Cuando se anuncia a bombo y platillo que el tiempo de vacas flacas ha concluido definitivamente, no faltan quienes con toda razón piensan que la cacareada bonanza va a pasar de largo por sus vidas; aunque a pie de calle se advierte cierta alegría, va a ser muy difícil erradicar la pobreza en la que una significativa parte de la población ha quedado sumida. Mientras, los más afortunados no parecen haber aprendido la lección y caen de nuevo en la tentación del consumismo para dedicarse a acumular bienes que apenas alejados de la tienda pierden su encanto. Pero cuando se contrasta ese cosmos feliz con la realidad cotidiana de quienes han padecido las zancadillas de la vida, resulta inevitable advertir que cualquier percepción simplista está muy equivocada. Existe todo un mundo de sufrimiento tras las puertas de un hospital o de la miseria; del maltrato, del abuso y de la exclusión, igual que muchos llevan clavada una espina invisible en lo más profundo de su ser. Cuando las víctimas son niños, el dolor hiere con mayor vehemencia nuestra sensibilidad; por ello, celebramos con tanta satisfacción cualquier noticia relacionada con el futuro de la infancia, que aluda al optimismo o que aliente sentimientos de amistad y compañerismo tan opuestos a la competitividad egoísta de los mayores.

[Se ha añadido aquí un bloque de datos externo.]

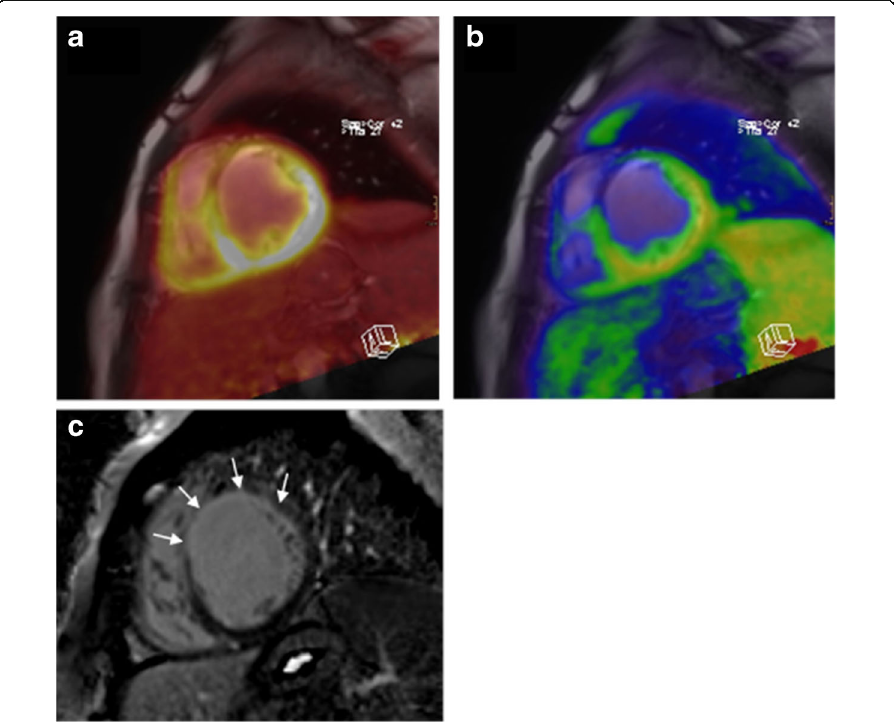
Fig. 4 Cardiac PET/MRI of a 57-year-old male patient with advanced coronary artery disease and deteriorated LV function showing an agreement of missing 18 F-FDG and 13 N-NH3 uptakes with presence of transmural late gadolinium enhancement in the anterior wall of the myocardium, which was rated as transmural scar. (A) Image fusion of 18 F-FDG PET and LGE MRI. (B) Image fusion of 13 N-NH3 PET and LGE MRI. (C) Extent and transmurality of scar determined by MRI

Aunque apenas se hable de ellas ni se comenten, no faltan gratas nuevas que anuncian un mundo mejor y, sobre todo, basta mirar alrededor con un poco de agudeza y ecuanimidad para comprender que las obras de la buena gente tienen mayor peso que las terribles tragedias que nos revelan cotidianamente los noticiarios. Por eso, el mundo sigue rodando y rodando, muy a pesar de quienes tan porfiadamente se obstinan en que perdure la injusticia.